“Uncovering the Mechanism of Reovirus Uncoating by Molecular Chaperone Hsc70”
Viruses must attach to their host cell, be internalized, and then shed portions of their protein capsules to expose their genetic information to cellular factors for reproduction. Large nonenveloped viruses such as Mammalian orthoreovirus (reovirus) enter the host cell through the endocytic pathway where the virus particle is partially uncoated. Released components of the viral coat then perforate the endosomal membrane and a final uncoating step reveals the core particle in the target-cell cytoplasm. Hsc70, a host cell chaperone protein, is required for this final uncoating step to remove the outer coat protein μ1. Hsc70’s target on the reovirus particle is unknown and more work is needed to understand how this cellular factor triggers uncoating. We have made steps to develop the tools needed to pursue these questions.
We made mutations to the sequence of μ1 in a baculovirus expression vector that we predict will affect Hsc70 binding. This mutant μ1 protein will be purified from insect cells infected with baculovirus expressing the protein.
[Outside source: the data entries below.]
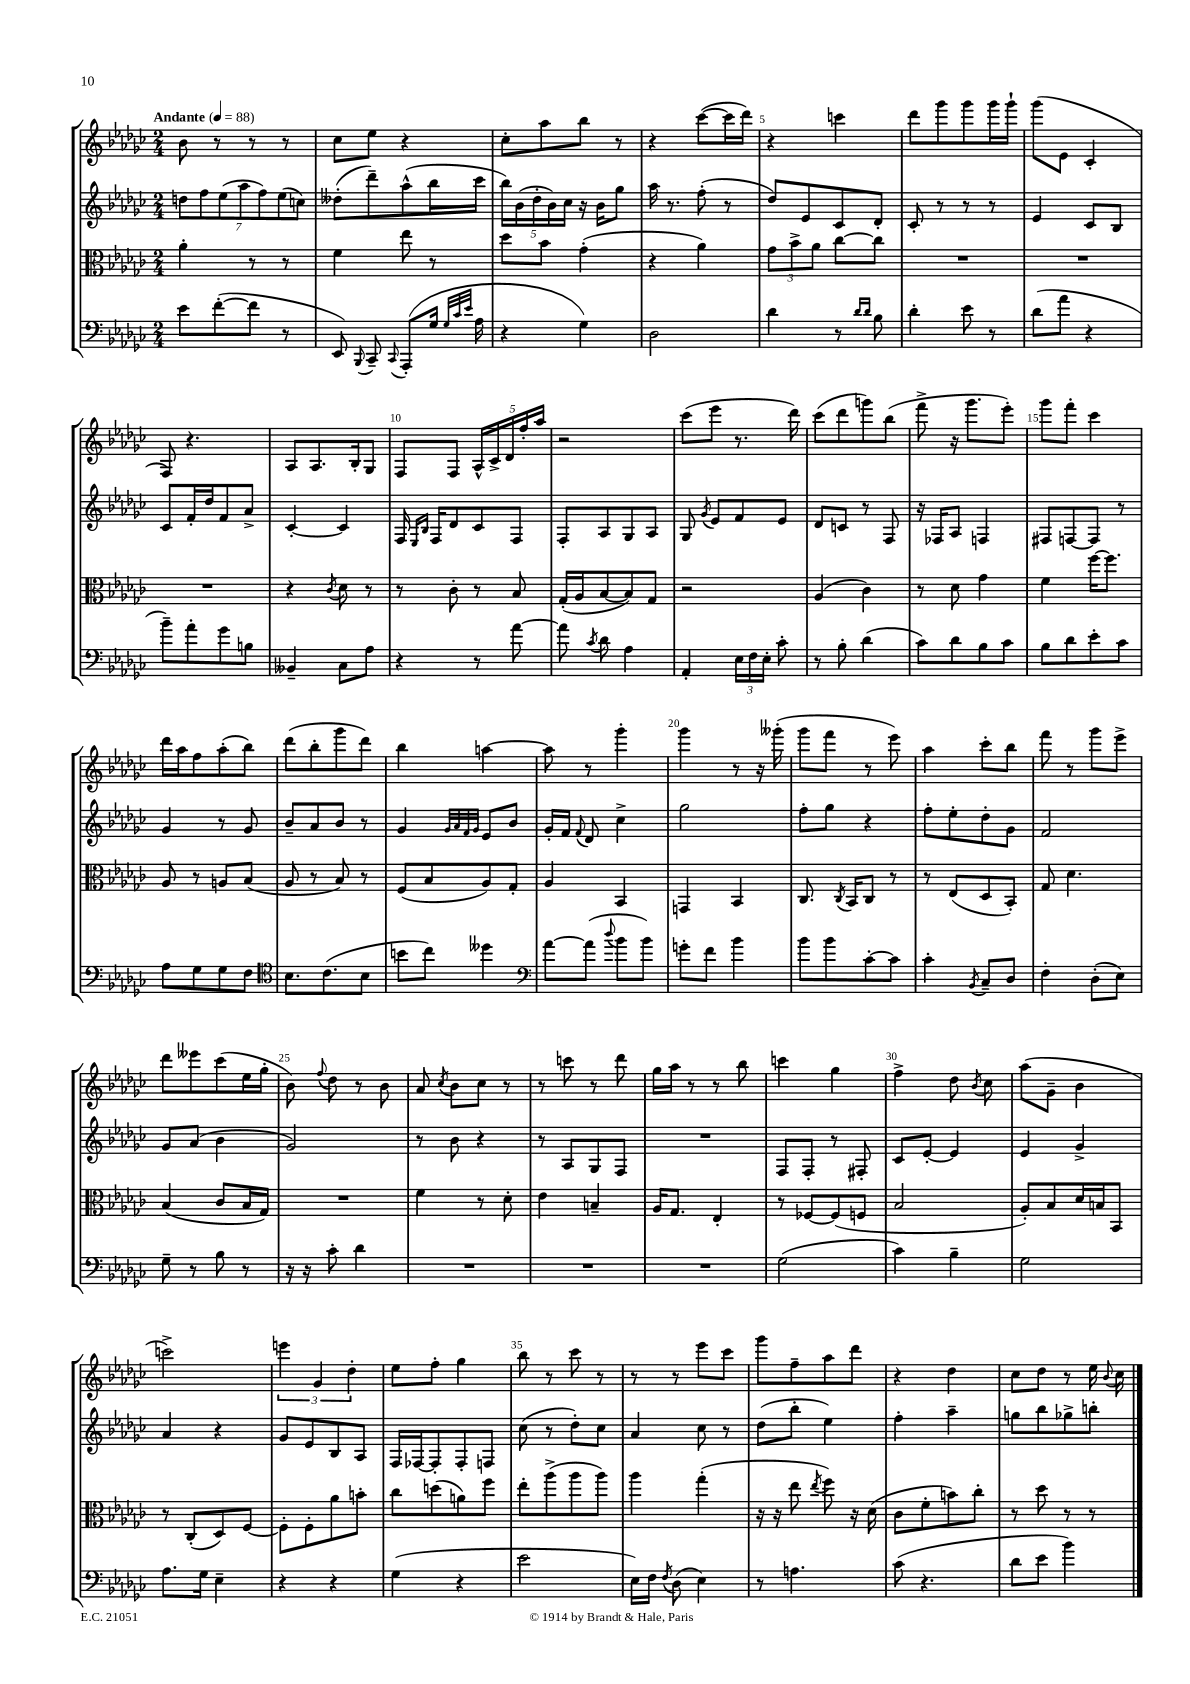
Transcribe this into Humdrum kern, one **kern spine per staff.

**kern	**kern	**kern	**kern
*staff4	*staff3	*staff2	*staff1
*clefF4	*clefC3	*clefG2	*clefG2
*k[b-e-a-d-g-c-]	*k[b-e-a-d-g-c-]	*k[b-e-a-d-g-c-]	*k[b-e-a-d-g-c-]
*M2/4	*M2/4	*M2/4	*M2/4
*MM88	*MM88	*MM88	*MM88
8e-	4a-'	14dd	8b-
.	.	14ff	.
([8f'	.	.	8r
.	.	(14ee-	.
.	.	14aa-	.
8f]	8r	.	8r
.	.	14ff)	.
.	.	(14ee-	.
8r	8r	.	8r
.	.	14cc)	.
=	=	=	=
8EE-)	4f	(8dd--'	8cc-
8qqBBB-	.	.	.
8CC-~	.	8ddd-~)	8ee-
8qqCC-	.	.	.
(8AAA-'	8ee-	(8aa-^^	4r
16G-	8r	16bb-	.
32qqG-	.	.	.
32qqc-	.	.	.
32qqe-	.	.	.
16A-	.	16ccc-	.
=	=	=	=
4r	8dd-	20bb-)	8cc-'
.	.	(20b-	.
.	.	20dd-'	.
.	8b-	.	8aa-
.	.	20b-)	.
.	.	20cc-	.
4G-)	(4g-'	16r	8bb-
.	.	16b-	.
.	.	8gg-	8r
=	=	=	=
2D-	4r	16aa-	4r
.	.	8.r	.
.	4a-)	(8ff'	([8ccc-
.	.	8r	16ccc-]
.	.	.	16ddd-)
=	=	=	=
4d-	12g-	8dd-)	4r
.	12b-^	.	.
.	.	8e-	.
.	12a-	.	.
8r	[8cc-	8c-	4ccc
16qqd-	.	.	.
16qqd-	.	.	.
8B-	8cc-]	8d-'	.
=	=	=	=
4d-'	2r	8c-'	8ddd-
.	.	8r	8ggg-
8e-	.	8r	8ggg-
8r	.	8r	16ggg-
.	.	.	16ggg-`
=	=	=	=
(8d-	2r	4e-	(8ggg-
8a-	.	.	8e-
4r	.	8c-	4c-'
.	.	8B-	.
=	=	=	=
8b-~)	2r	8c-	8F)
8a-'	.	16f'	4.r
.	.	16dd-	.
8g-	.	8f	.
8B	.	8a-^	.
=	=	=	=
4BB--~	4r	[4c-'	8A-
.	.	.	8.A-
.	8qc-	.	.
8C-	8d-	4c-]	.
.	.	.	16B-'
8A-	8r	.	8G-
=	=	=	=
4r	8r	16F	8F
.	.	16qqE-	.
.	.	16qqB-	.
.	.	16F	.
.	8c-'	8d-	8F
8r	8r	8c-	20A-^^
.	.	.	20c-^
.	.	.	20d-
[8a-	8B-	8F	.
.	.	.	20ff'
.	.	.	20aa-
=	=	=	=
8a-]	(16G-'	8F'	2r
.	16A-	.	.
8qc-	.	.	.
8d-	[8B-	8A-	.
4A-	8B-])	8G-	.
.	8G-	8A-	.
=	=	=	=
4AA-'	2r	8G-	(8ccc-
.	.	8qg-	.
.	.	8e-	8eee-
24E-	.	8f	8.r
24F	.	.	.
24E-'	.	.	.
8c-'	.	8e-	.
.	.	.	16ddd-)
=	=	=	=
8r	(4A-	8d-	(8ccc-
8B-'	.	8c	8ddd-
(4d-	4c-)	8r	8ggg)
.	.	8F	(8bb-
=	=	=	=
8c-)	8r	16r	8fff^
.	.	16F-	.
8d-	8d-	8A-	16r
.	.	.	8.ggg-
8B-	4g-	4F	.
8c-	.	.	8eee-')
=	=	=	=
8B-	4f	8F#	8ggg-
8d-	.	[8F	8fff'
8e-'	[16ff	8F]	4ccc-
.	8.ff]	.	.
8c-	.	8r	.
=	=	=	=
8A-	8A-	4g-	16ddd-
.	.	.	16aa-
8G-	8r	.	8ff
8G-	8A	8r	(8aa-'
8F	(8B-	8g-	8bb-)
=	=	=	=
*clefC4	*	*	*
8.B-	8A-	8b-~	(8ddd-
.	8r	8a-	8bb-'
(8.c-	.	.	.
.	8B-)	8b-	8ggg-
8B-	8r	8r	8ddd-)
=	=	=	=
8b	(8F	4g-	4bb-
8cc-)	8B-	.	.
.	.	32qqg-	.
.	.	32qqa-	.
.	.	32qqf	.
.	.	32qqg-	.
4dd--	8A-)	8e-	[4aa
.	8G-'	8b-	.
=	=	=	=
*clefF4	*	*	*
[8a-	4A-	16g-'	8aa]
.	.	16f	.
.	.	8qqf	.
(8a-]	.	8d-	8r
8qqdd-	.	.	.
8b-	4BB-	4cc-^	4ggg-'
8b-)	.	.	.
=	=	=	=
8g'	4GG	2gg-	4ggg-
8f	.	.	.
4b-	4BB-	.	8r
.	.	.	16r
.	.	.	(16ggg--'
=	=	=	=
8b-	8.C-	8ff'	8ggg-
8b-	.	8gg-	8fff
.	8qC-	.	.
.	16BB-	.	.
[8c-'	8C-	4r	8r
8c-]	8r	.	8eee-)
=	=	=	=
4c-'	8r	8ff'	4aa-
.	(8E-	8ee-'	.
8qBB-	.	.	.
8C-~	8D-	8dd-'	8ccc-'
8D-	8BB-')	8g-	8bb-
=	=	=	=
4F'	8G-	2f	8fff
.	4.d-	.	8r
(8D-'	.	.	8ggg-
8E-)	.	.	8eee-^
=	=	=	=
8G-~	(4B-	8g-	8ddd-
8r	.	(8a-	8eee--
8B-	8c-	4b-	(8ccc-
8r	16B-	.	16ee-
.	16G-)	.	16gg-'
=	=	=	=
16r	2r	2g-)	8b-)
16r	.	.	.
.	.	.	8qqff
8c-'	.	.	8dd-
4d-	.	.	8r
.	.	.	8b-
=	=	=	=
2r	4f	8r	8a-
.	.	.	8qcc-
.	.	8b-	8b-
.	8r	4r	8cc-
.	8d-'	.	8r
=	=	=	=
2r	4e-	8r	8r
.	.	8A-	8ccc
.	4B~	8G-	8r
.	.	8F	8ddd-
=	=	=	=
2r	16A-	2r	16gg-
.	8.G-	.	16aa-
.	.	.	8r
.	4E-'	.	8r
.	.	.	8bb-
=	=	=	=
(2G-	8r	8F	4ccc
.	[8F-	8F'	.
.	(8F-]	8r	4gg-
.	8F	8F#'	.
=	=	=	=
4c-)	2B-	8c-	4ff^
.	.	[8e-'	.
4B-~	.	4e-]	8dd-
.	.	.	8qb-
.	.	.	8cc-
=	=	=	=
2G-	8A-')	4e-	(8aa-
.	8B-	.	8g-~
.	16d-	4g-^	4b-
.	16B	.	.
.	8BB-	.	.
=	=	=	=
8.A-	8r	4a-	2ccc^)
.	(8C-'	.	.
16G-	.	.	.
4E-~	8D-)	4r	.
.	[8F	.	.
=	=	=	=
4r	8F']	8g-	6eee
.	8F'	8e-	.
.	.	.	6g-
4r	8a-	8B-	.
.	.	.	6dd-'
.	8b'	8A-	.
=	=	=	=
(4G-	8cc-	16F	8ee-
.	.	[16F-	.
.	(8dd	8F-']	8ff'
4r	8a)	8F-'	4gg-
.	8ff	8F	.
=	=	=	=
2e-	8ee-'	(8cc-	8bb-
.	(8aa-^	8r	8r
.	8aa-	8dd-')	8ccc-
.	8aa-)	8cc-	8r
=	=	=	=
16E-)	4aa-	4a-	8r
16F	.	.	.
8qF	.	.	.
(8D-	.	.	8r
4E-)	(4gg-'	8cc-	8eee-
.	.	8r	8ccc-
=	=	=	=
8r	16r	(8dd-	8ggg-
.	16r	.	.
4.A	8ee-	8bb-'	8ff~
.	8qee-	.	.
.	8ff)	4ee-)	8aa-
.	16r	.	8ddd-
.	(16d-	.	.
=	=	=	=
(8c-	8c-	4ff'	4r
4.r	8f'	.	.
.	8b)	4aa-~	4dd-
.	8cc-'	.	.
=	=	=	=
8d-	8r	8gg	8cc-
8e-	8dd-	8bb-	8dd-
4b-)	8r	8gg-^	8r
.	8r	8bb'	16ee-
.	.	.	8qqb-
.	.	.	16cc-
==	==	==	==
*-	*-	*-	*-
We produced and validated the required antibodies to test for the proper folding of the mutated μ1 protein. Additionally, we purified wildtype reovirus particles that we will then uncoat by proteases in vitro to reveal core particles then recoat them with the mutant μ1. We will then use the recoated particles to observe the extent of Hsc70 binding and any changes in the kinetics of virus particle disassembly via TIRF microscopy. This will give us insight into Hsc70’s interactions with the reovirus particle and how this contributes to the mechanism of uncoating.